TASK BRIEF | Continue the quilting post below from where it stops, starting after its final sentence about large prints on the backing.

The biggest thing I did this weekend was this:
I finished cutting allllllll the strips for the latest quilt, and began sewing up the patches. This stack represents 65 of 108 (if I counted correctly) blocks for the quilt. The good news is that this is the fun part - deciding what patch units go together and then sewing and pressing them.
I also found a piece in my stash that will work for the backing - it is a very large pink and green floral print (and I do mean LARGE - the flowers are perhaps 8" across). I don't remember exactly where I got it but I have just about 5 yards, which means I bought it with the intention of using it as a backing (and besides, with the huge flowers it would not work so well in a quilt). It's an Alexander Henry print, so I'm guessing I got it at some quilt shop, probably as part of a "take what's left on the bolt and get 30% off" deal, which a lot of shops do. That's usually how I acquire backings - by scouting for fabrics that other people seem to have rejected and that have gone on sale. It helps to have slightly different taste; all the "awww cute" stuff is gone by sale time, and it's the "Well...that's INTERESTING..." stuff is left. But often the stuff that people reject as "interesting" (which is Midwestern Nice for "I don't like that") actually works well as a backing, and a lot of those great big prints are actually kind of fun, and a nice contrast to the smaller fussier prints on front.

RECORDS SHOWN |
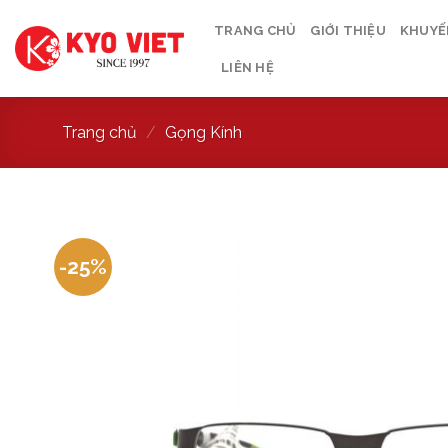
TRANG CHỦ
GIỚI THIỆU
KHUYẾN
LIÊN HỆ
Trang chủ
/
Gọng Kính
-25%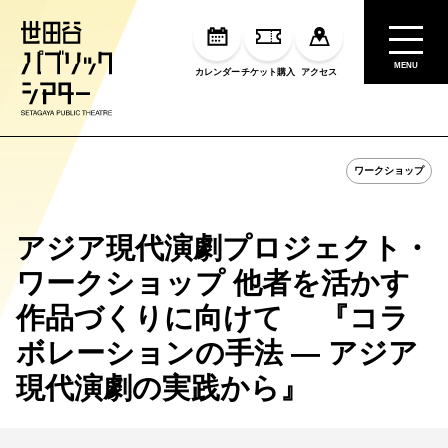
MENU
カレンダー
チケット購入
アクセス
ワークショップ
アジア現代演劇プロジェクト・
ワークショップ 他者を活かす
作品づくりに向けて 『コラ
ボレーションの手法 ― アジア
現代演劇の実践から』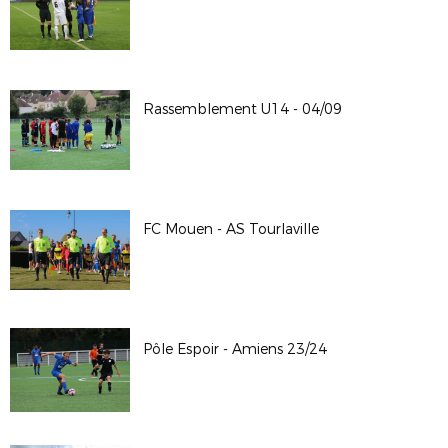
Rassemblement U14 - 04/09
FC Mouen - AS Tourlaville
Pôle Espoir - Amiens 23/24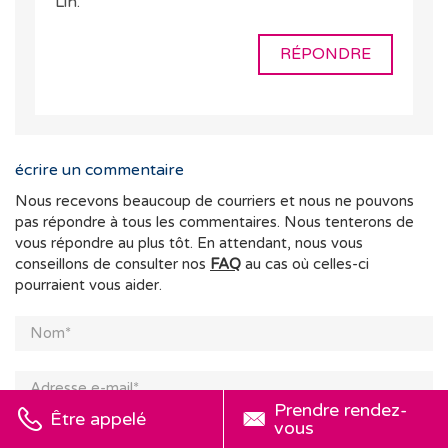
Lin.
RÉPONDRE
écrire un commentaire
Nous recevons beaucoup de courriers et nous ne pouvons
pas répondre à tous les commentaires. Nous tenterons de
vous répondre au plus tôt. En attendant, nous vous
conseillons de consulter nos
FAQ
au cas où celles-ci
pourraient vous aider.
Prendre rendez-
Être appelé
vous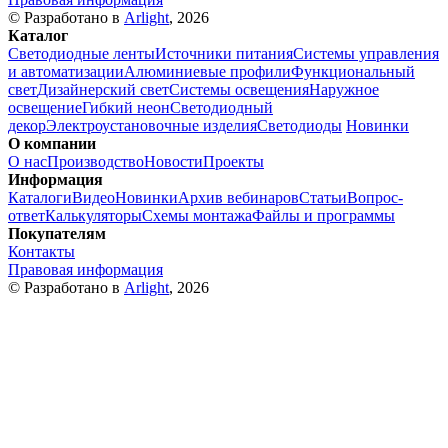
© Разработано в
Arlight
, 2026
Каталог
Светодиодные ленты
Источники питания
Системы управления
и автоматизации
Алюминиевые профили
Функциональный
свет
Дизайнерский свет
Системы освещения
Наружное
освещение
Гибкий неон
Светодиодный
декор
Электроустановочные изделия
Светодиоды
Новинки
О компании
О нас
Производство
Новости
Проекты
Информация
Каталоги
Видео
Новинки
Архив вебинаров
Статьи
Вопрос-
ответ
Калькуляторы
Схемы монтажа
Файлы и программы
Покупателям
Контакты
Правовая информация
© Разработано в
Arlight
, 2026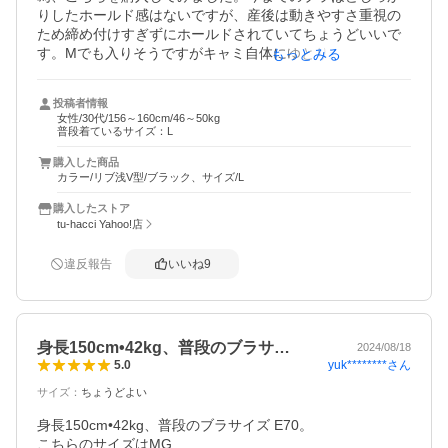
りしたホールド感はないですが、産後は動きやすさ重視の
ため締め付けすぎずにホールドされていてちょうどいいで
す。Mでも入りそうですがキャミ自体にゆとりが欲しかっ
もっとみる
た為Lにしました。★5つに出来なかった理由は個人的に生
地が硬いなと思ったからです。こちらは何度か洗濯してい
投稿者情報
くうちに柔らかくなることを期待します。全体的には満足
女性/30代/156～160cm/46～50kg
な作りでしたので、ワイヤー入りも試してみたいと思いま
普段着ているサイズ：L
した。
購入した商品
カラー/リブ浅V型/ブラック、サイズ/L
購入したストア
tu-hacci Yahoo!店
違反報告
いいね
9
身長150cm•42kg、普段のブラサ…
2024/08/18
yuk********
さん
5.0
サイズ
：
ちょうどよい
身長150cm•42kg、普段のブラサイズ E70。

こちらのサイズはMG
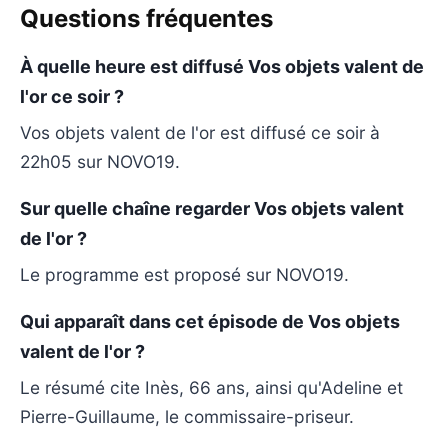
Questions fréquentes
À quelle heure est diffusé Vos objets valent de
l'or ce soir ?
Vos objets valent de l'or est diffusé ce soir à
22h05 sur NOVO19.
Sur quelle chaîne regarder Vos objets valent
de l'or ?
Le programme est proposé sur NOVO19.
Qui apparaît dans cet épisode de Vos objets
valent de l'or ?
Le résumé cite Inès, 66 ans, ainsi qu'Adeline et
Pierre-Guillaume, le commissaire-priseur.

REPLY TO THE EXERCISE |
I always like finding a piece to use for a backing (or a big border, or whatever) in my stash for two reasons: first of all, I've already made the monetary outlay for it, so I feel like it's "free" to me - or at any rate, I don't have to go out and hunt for something. And it also feels good because it gets a big chunk of fabric out of the stash and into something useful.
I'm contemplating the next quilt. I have several I want to do - those fabrics I photographed last week (I think?) for the Avalon quilt, and I have a pile of Mary Engelbreit prints put aside for a 1930s-inspired pattern (sort of like Trip Around the World but sort of not).
I also spent part of the money I made reviewing a textbook on another Jelly Roll of fabric - this one is called Hill Country Spring and is, as you might guess, Texas-inspired. Lots of wildflowers and a few bandanna prints. I've already decided I am going to see if I can find a red bandanna print to use as the back for this - it's going to be a framed four-patch.
I also have some very cute pink-and-brown fabrics in "dog" prints - different dog breeds, and some polka dots, and dogs-in-purses-and-teacups, that sort of thing. I think I'm going to do a simple large four-patch with those and do that as another Project Linus quilt - it looks kind of "8 or 9 year old girl" to me.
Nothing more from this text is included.